According to Table 1, Table 2, and the Better-Worse coefficient formula, the 17 elemental items of the Better and Worse indexes are calculated, and the Better-Worse coefficient graph shown in Figure 5 is obtained.

Figure 5.

Coefficient of Better-Worse

Different APP service demand types have different performance characteristics, by analyzing the differences in user demand for each index reflected in this survey, so as to propose and improve the strategy for improving APP service user satisfaction in a targeted manner. By constructing the satisfaction analysis based on the Better-Worse coefficient diagram, the following conclusions are obtained:

Based on the results of the APP service KANO questionnaire, the Better-Worse index and the service demand indicators of each APP were analyzed above, and the Better-Worse coefficient diagram was constructed into four quadrants in order to deeply analyze the impact of various online and offline APP demand indicators on user satisfaction. The Better Index (SI) is the abscissa, the Worse Index (DSI) absolute value is the ordinate, and the average value of the two indices calculated above is the origin of the coordinate system (0.581, 0.446) to construct the coordinate system, which is divided into four quadrant diagrams.
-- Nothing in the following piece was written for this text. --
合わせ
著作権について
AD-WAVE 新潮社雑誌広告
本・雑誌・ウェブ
App service feasibility analysis uses subjective perception measures to gauge how feasible the app service is. In the survey, the question “How would you rate the quality of the services provided on the App (including the effectiveness, stability, controllability, satisfaction, visual design, and information framework of the services)?” (A. very poor feasibility B. relatively poor feasibility C. average D. relatively good feasibility E. very good feasibility) was measured. The value of “very poor feasibility” is assigned as “1”, and the value of “very good feasibility” is assigned as “5”, the higher the score, the more feasible the government app service is. The higher the score, the higher the feasibility of the government app service.
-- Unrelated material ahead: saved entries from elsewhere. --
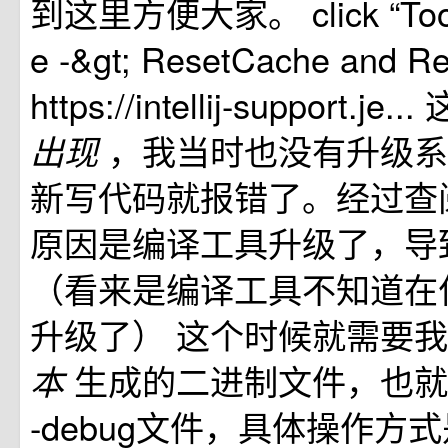
到这里方便大家。 click “Tools
e -&gt; ResetCache and Re
https://intellij-support.
，我当时也没有升级系
出现
新写代码就报错了。经过查
原因是编译工具升级了，导
（看来是编译工具不知道在
升级了） 这个时候就需要
生成的二进制文件，也就是cm
本
-debug文件，具体操作方式是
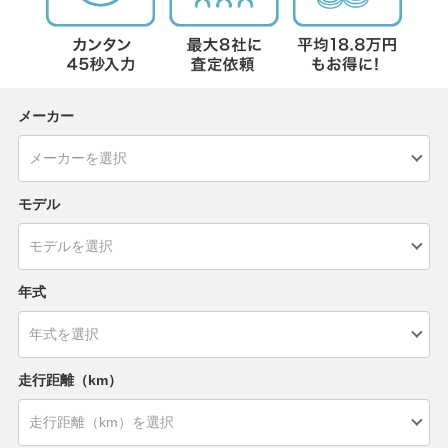
メーカー
モデル
年式
走行距離（km）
Figure 7 shows the distribution of the feasibility of an App service in City B. In general, the feasibility of the App service in 2022 is good. Among them, the overall feasibility of the App service is above “average” in 77.65%, 97%, 91.87%, 93.6%, 88.73% and 90.5% respectively. However, it should be noted that there is a possibility of overestimating with this estimation strategy. Given that only the ratings of all respondents who answered the question were considered here, and that there were multiple respondents who did not answer the question in any way, the subsequent approach of filling in the missing values provides an alternative answer to the question.

Figure 7.

The feasibility distribution of an app service in B city

Table 3 is a descriptive statistical analysis of the variables, and in order to facilitate the respondents’ answers and reduce sensitivity, the age band is set to the age group similar to Figure 3 as the dumb variable. The academic qualifications are divided into four groups, including “junior high school and below”, “high school or technical secondary school”, “undergraduate or junior college”, and “graduate degree and above”, which are set as dumb variants. The level of income is measured in the form of monthly income, which is also desensitized, and is divided into “3,000 yuan and below”, “3,000~6,000 yuan”, “6,000~10,000 yuan”, “10,000~20,000 yuan” and “more than 20,000 yuan”, which are set as dumb variables.
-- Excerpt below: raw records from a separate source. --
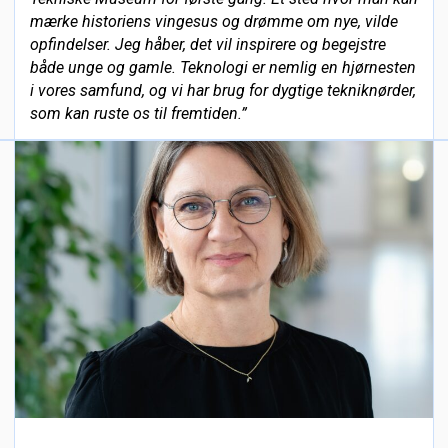
mærke historiens vingesus og drømme om nye, vilde
opfindelser. Jeg håber, det vil inspirere og begejstre
både unge og gamle. Teknologi er nemlig en hjørnesten
i vores samfund, og vi har brug for dygtige tekniknørder,
som kan ruste os til fremtiden.”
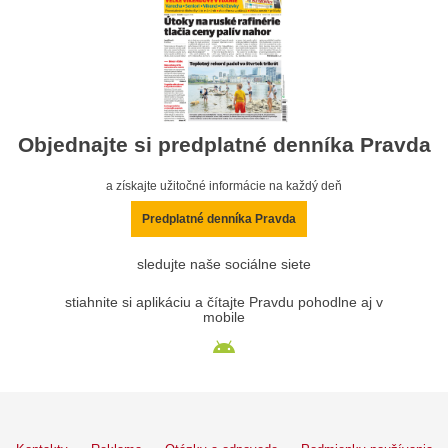
Objednajte si predplatné denníka Pravda
a získajte užitočné informácie na každý deň
Predplatné denníka Pravda
sledujte naše sociálne siete
stiahnite si aplikáciu a čítajte Pravdu pohodlne aj v
mobile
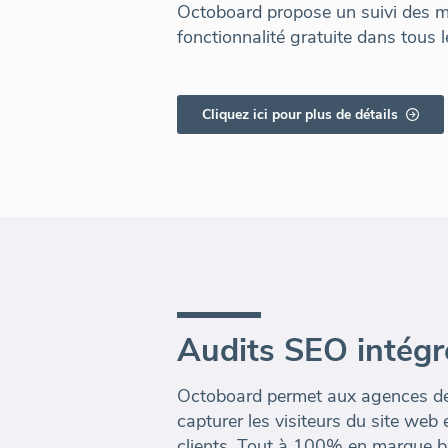
Octoboard propose un suivi des m
fonctionnalité gratuite dans tous l
Cliquez ici pour plus de détails
Audits SEO intégr
Octoboard permet aux agences de
capturer les visiteurs du site web 
clients. Tout à 100% en marque b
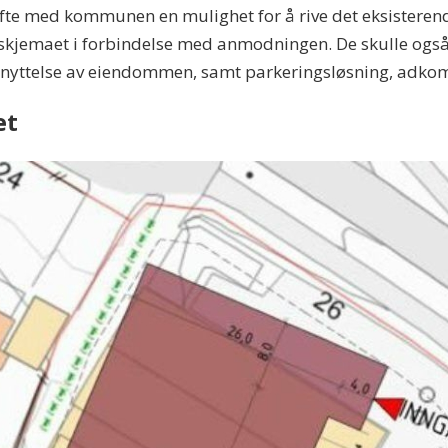
røfte med kommunen en mulighet for å rive det eksisteren
skjemaet i forbindelse med anmodningen. De skulle også
tnyttelse av eiendommen, samt parkeringsløsning, adkom
et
The description of the above dependent variables shows that the difference between the service feasibility of the optimized APP is not obvious between the missing value and the unfilled missing value, and the satisfaction rate is 3.645 (value range 1~5) before filling in the missing value, and it becomes 3.561 after filling in the missing value. Even so, in general, the app’s service satisfaction in 2022 is between 3 and 4, that is, between “average” and “relatively satisfied”, which shows that the optimization scheme is more feasible to improve the service quality of the app.